> Prompt:
Only one stretch of the data below should be repeated: the lines from the line containing "جملہ حقوق بحق ایکسپریس میڈیا گروپ محفوظ ہیں۔" through the line containing "avresti a che fare? Parla tra te e", inclusive, exactly as they are.

> Given entries:

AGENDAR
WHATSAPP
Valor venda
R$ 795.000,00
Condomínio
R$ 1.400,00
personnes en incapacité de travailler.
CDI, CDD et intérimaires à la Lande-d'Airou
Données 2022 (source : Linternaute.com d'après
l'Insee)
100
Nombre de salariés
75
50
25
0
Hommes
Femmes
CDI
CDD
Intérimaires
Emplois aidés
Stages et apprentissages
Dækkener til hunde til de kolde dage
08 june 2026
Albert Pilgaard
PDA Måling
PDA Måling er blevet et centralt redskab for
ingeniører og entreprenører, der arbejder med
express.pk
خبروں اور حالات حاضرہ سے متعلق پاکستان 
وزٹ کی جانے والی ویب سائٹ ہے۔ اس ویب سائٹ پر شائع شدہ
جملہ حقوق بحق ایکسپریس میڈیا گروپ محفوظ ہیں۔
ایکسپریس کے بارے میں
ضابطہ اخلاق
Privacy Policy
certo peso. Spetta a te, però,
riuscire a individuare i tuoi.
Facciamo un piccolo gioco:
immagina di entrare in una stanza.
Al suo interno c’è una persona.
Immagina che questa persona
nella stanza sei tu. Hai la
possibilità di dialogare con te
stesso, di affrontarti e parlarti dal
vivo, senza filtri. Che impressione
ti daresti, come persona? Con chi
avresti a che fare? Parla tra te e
---
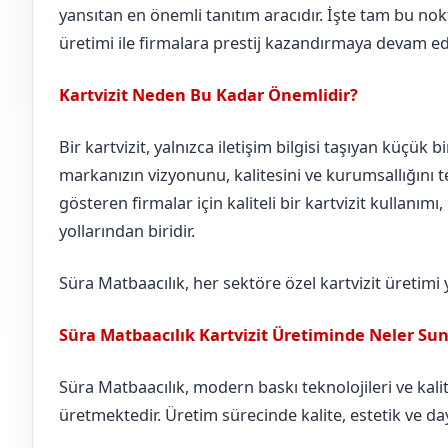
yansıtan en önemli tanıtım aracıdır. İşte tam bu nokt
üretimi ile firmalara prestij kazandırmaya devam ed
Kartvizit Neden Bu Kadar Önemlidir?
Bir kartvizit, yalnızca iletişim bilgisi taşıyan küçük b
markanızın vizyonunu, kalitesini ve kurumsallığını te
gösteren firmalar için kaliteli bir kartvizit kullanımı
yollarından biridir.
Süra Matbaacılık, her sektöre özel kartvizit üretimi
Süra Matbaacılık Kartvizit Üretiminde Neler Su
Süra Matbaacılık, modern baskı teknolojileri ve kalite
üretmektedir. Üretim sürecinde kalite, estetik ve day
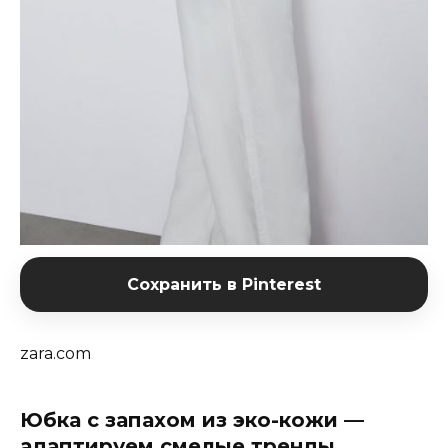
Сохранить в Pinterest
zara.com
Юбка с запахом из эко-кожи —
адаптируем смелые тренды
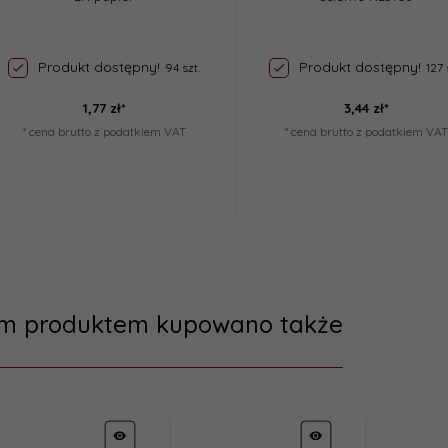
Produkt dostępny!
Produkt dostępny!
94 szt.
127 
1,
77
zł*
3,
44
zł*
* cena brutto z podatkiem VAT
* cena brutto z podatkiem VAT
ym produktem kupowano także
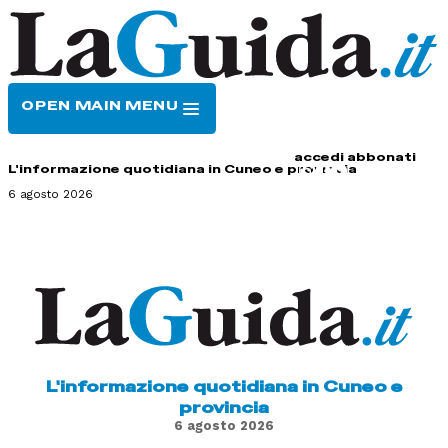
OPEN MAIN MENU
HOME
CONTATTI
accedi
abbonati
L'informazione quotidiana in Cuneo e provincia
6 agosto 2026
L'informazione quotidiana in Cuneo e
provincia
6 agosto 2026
* * *
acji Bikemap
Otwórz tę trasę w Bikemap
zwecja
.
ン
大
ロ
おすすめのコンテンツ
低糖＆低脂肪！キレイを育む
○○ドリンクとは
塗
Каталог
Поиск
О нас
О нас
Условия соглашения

> Solution:
جملہ حقوق بحق ایکسپریس میڈیا گروپ محفوظ ہیں۔
ایکسپریس کے بارے میں
ضابطہ اخلاق
Privacy Policy
certo peso. Spetta a te, però,
riuscire a individuare i tuoi.
Facciamo un piccolo gioco:
immagina di entrare in una stanza.
Al suo interno c’è una persona.
Immagina che questa persona
nella stanza sei tu. Hai la
possibilità di dialogare con te
stesso, di affrontarti e parlarti dal
vivo, senza filtri. Che impressione
ti daresti, come persona? Con chi
avresti a che fare? Parla tra te e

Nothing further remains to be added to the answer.